**Excerpt to read**:
★ ★ ★
GALLEY (Lymphad): An ancient ship usually with with one mast; a feudal ensign; notable expedition by sea, by which, perhaps, the first bearers had become famous. Galleys fought in the wars of ancient Phoenicia, Greece, Carthage and Rome until the 4th century. Ancient peoples used sail-equipped galleys for both war and commerce. See Ship for more details.

GALTRAP: See Caltrap.

GAMB (Jambe): The foreleg of a lion, bear or other beast, from the knee joint; if couped or erased near the middle joint, it is called paw. Ancient symbolism signified that the bearer needed only a show a glimpse of his strength to the enemy, for this enemy to surmise the wholeness of his ferocity.

GANNET: See "Goose"; known as the Solan Goose the Gannet is one of the largest sea birds, and is known for its dives into the sea from great heights. The Gannet is well equipped by nature for these spectacular plunges; unlike most birds, it has binocular vision - that is, its eyes are positioned such that it can see forward with both. The Gannet is a symbol of the Prophet.
★ ★ ★
**The task**:
Summarize the heraldic glossary entries in two sentences. The lines that follow have no connection to the glossary entries.
★ ★ ★
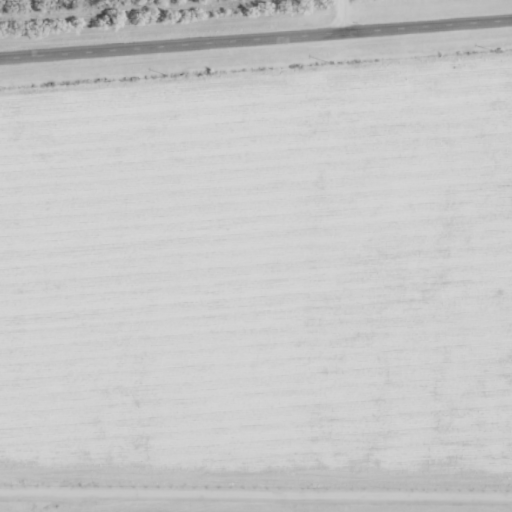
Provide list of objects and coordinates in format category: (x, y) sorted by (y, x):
railway: (139, 9)
road: (256, 39)
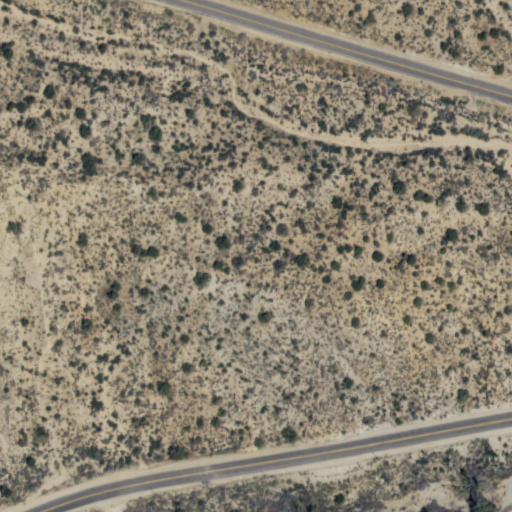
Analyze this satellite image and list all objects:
road: (349, 48)
road: (277, 459)
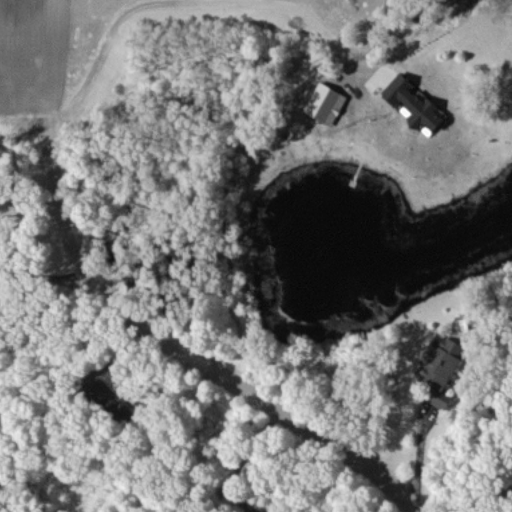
★ ★ ★
**Output below**:
The galley is defined as an ancient ship, usually with one mast, that ancient peoples used for war and commerce and that fought in the wars of Phoenicia, Greece, Carthage and Rome until the 4th century, while the entry for galtrap directs the reader to Caltrap. The gamb is the foreleg of a lion, bear or other beast from the knee joint, called a paw if couped or erased near the middle joint, and the gannet, known as the Solan Goose, is a large sea bird with binocular vision, known for diving from great heights and serving as a symbol of the Prophet.